Items listed in a dataset:
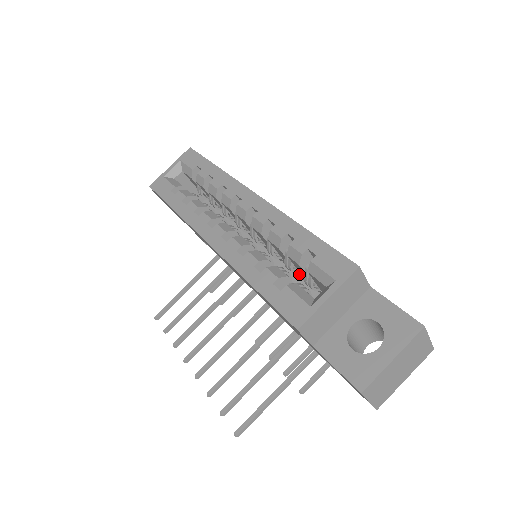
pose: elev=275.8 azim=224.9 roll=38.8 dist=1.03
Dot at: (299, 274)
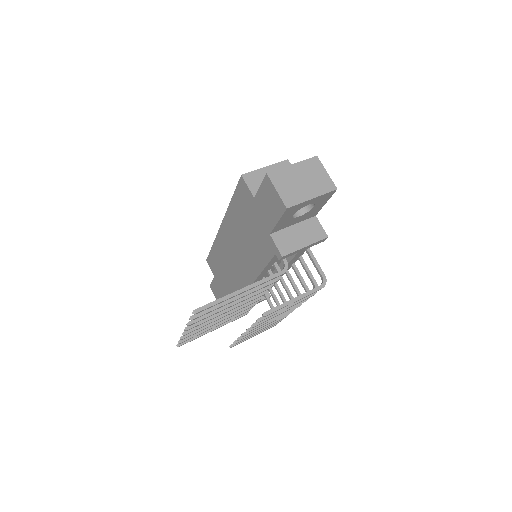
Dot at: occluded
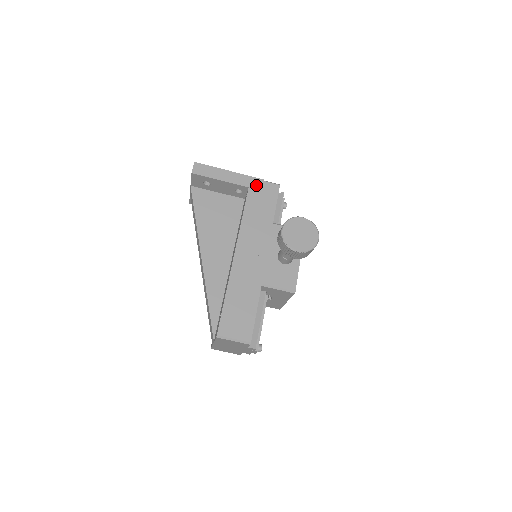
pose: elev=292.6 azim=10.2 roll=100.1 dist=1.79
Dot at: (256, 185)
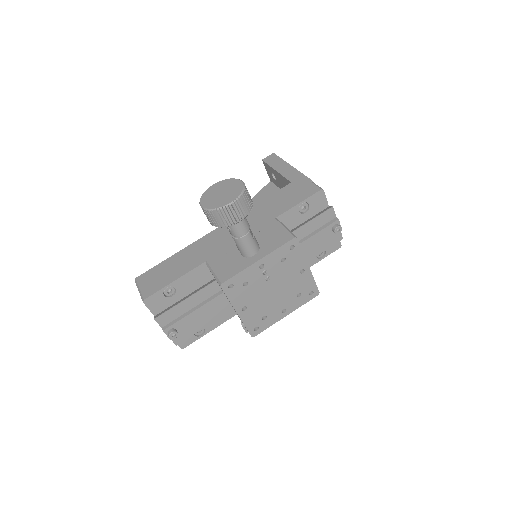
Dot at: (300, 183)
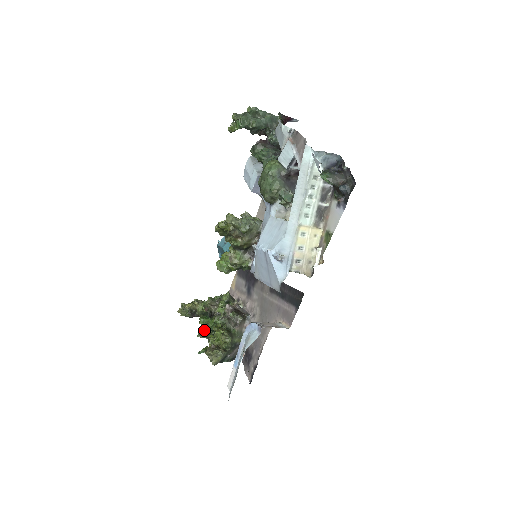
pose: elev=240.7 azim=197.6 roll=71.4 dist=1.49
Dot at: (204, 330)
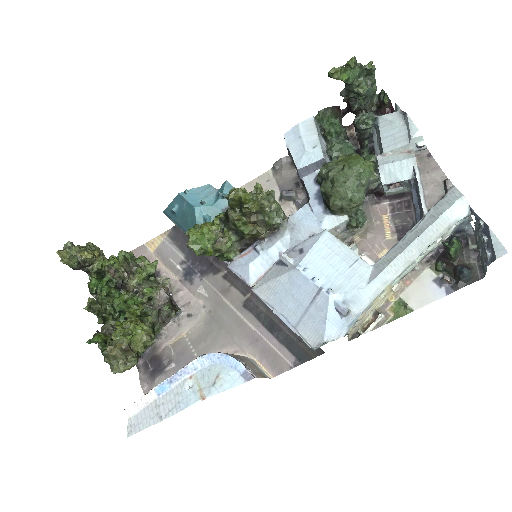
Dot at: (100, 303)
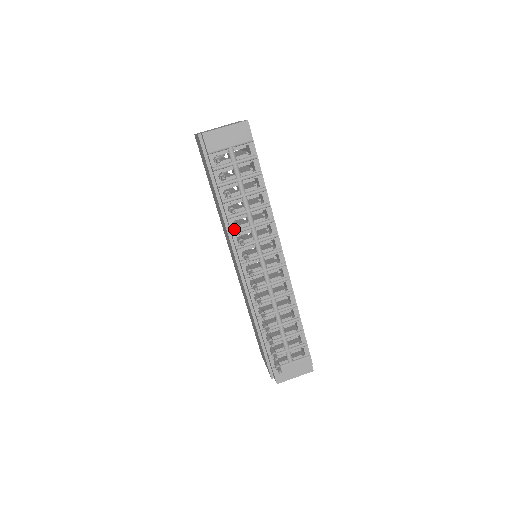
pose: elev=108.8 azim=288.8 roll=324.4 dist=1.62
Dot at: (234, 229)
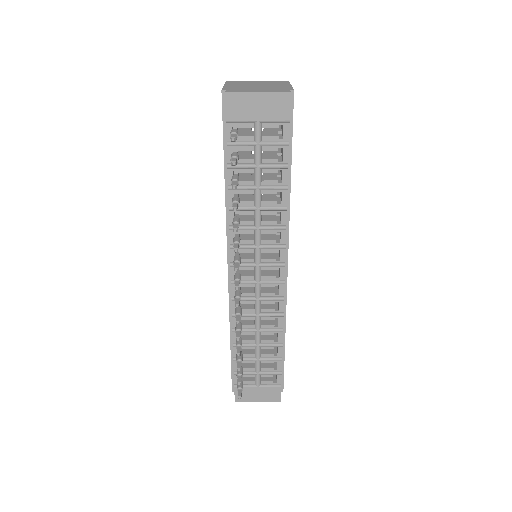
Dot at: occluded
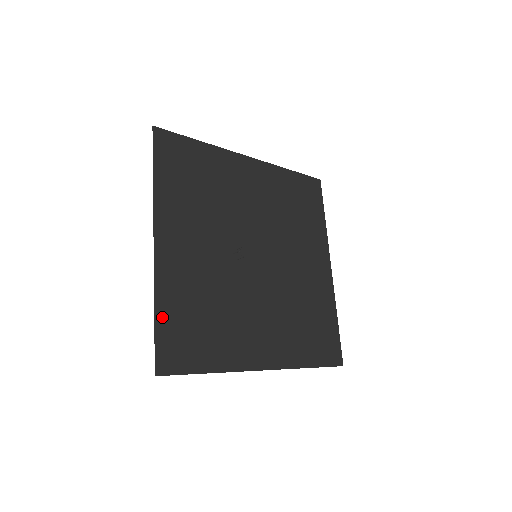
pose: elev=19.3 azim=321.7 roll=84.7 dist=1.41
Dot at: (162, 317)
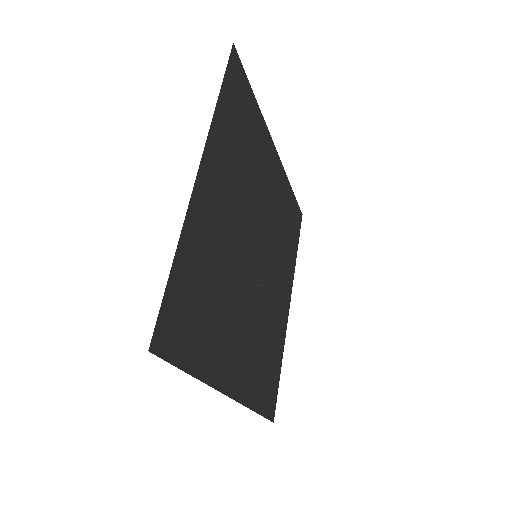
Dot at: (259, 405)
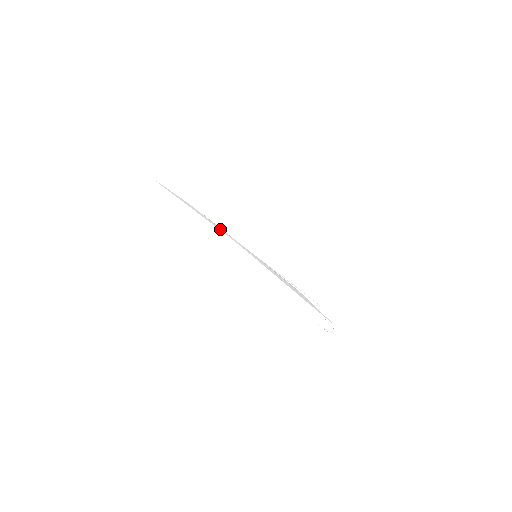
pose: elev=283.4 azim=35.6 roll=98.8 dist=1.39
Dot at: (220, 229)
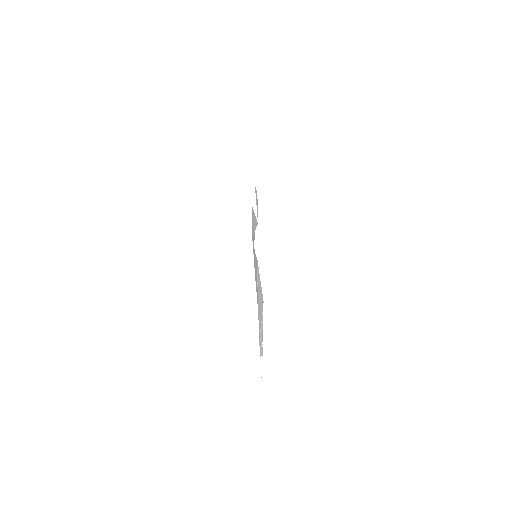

■ WHAT IS REQUIRED ■
Reproduce the rows verbatim, from the line containing "pose: elev=292.6 azim=10.2" through the end of the rows, including both ends. Leave the pictures out of your answer.

■ CORRECT ANSWER ■
pose: elev=292.6 azim=10.2 roll=100.1 dist=1.79
Dot at: (256, 185)
Dot at: (300, 183)
pose: elev=240.7 azim=197.6 roll=71.4 dist=1.49
Dot at: (204, 330)
Dot at: (100, 303)
pose: elev=108.8 azim=288.8 roll=324.4 dist=1.62
Dot at: (234, 229)
Dot at: occluded
pose: elev=19.3 azim=321.7 roll=84.7 dist=1.41
Dot at: (162, 317)
Dot at: (259, 405)
pose: elev=283.4 azim=35.6 roll=98.8 dist=1.39
Dot at: (220, 229)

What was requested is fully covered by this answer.